PROVIDED MATERIAL:
::::

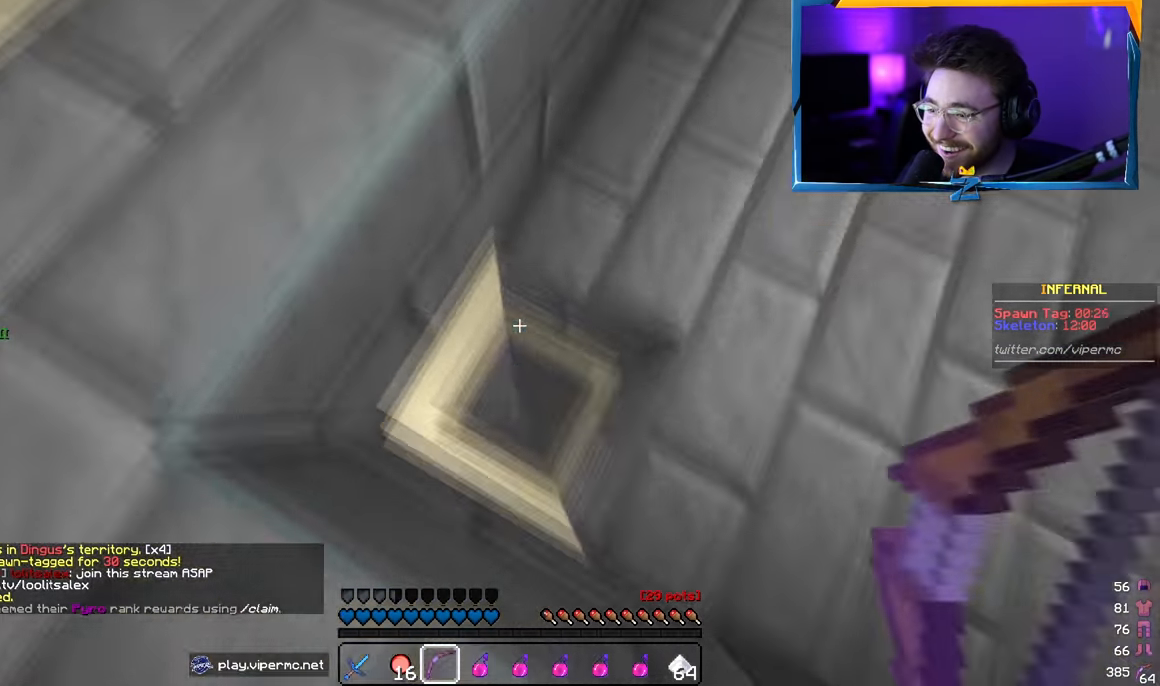
{"keys": [], "mouse": [], "events": [[183, "a", "up"]]}
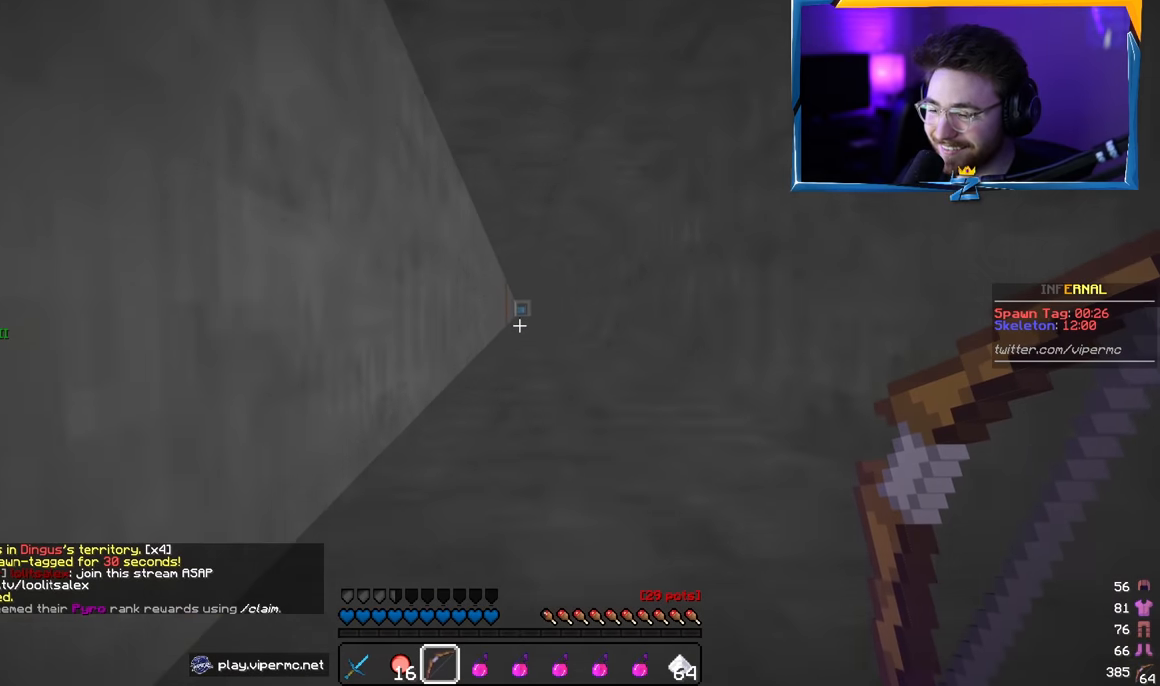
{"keys": [], "mouse": [], "events": []}
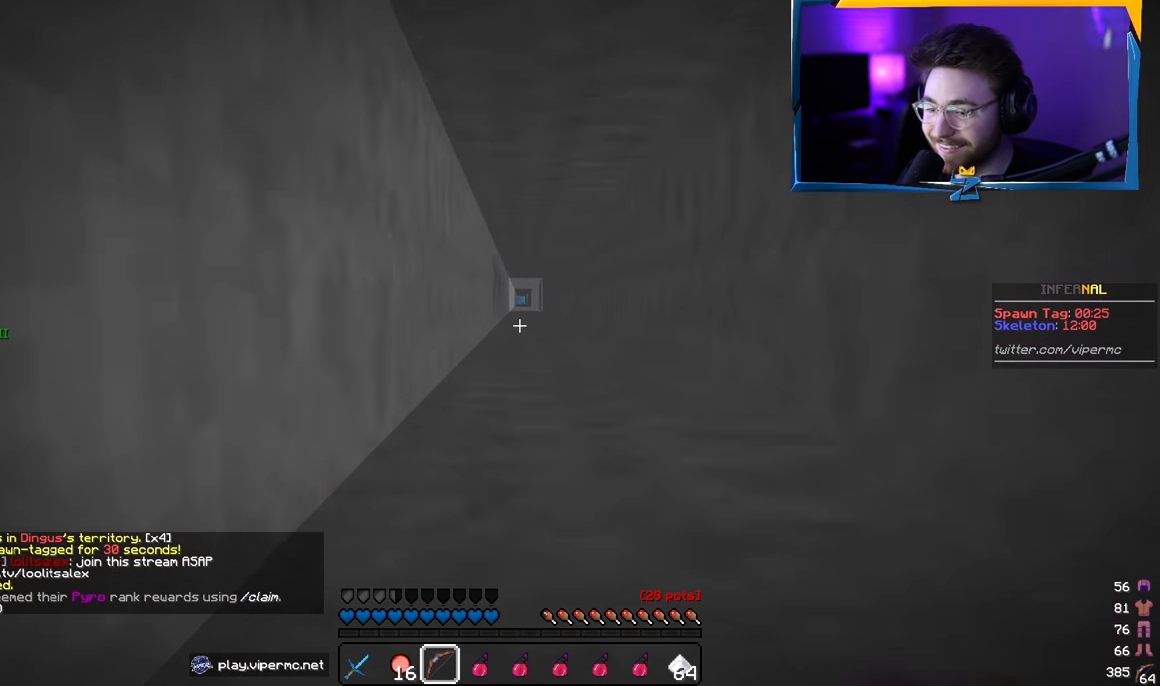
{"keys": [], "mouse": [], "events": []}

::::

Copy out the material word for word, without any images.

ANSWER TO THIS TASK:
{"keys": [], "mouse": [], "events": [[183, "a", "up"]]}
{"keys": [], "mouse": [], "events": []}
{"keys": [], "mouse": [], "events": []}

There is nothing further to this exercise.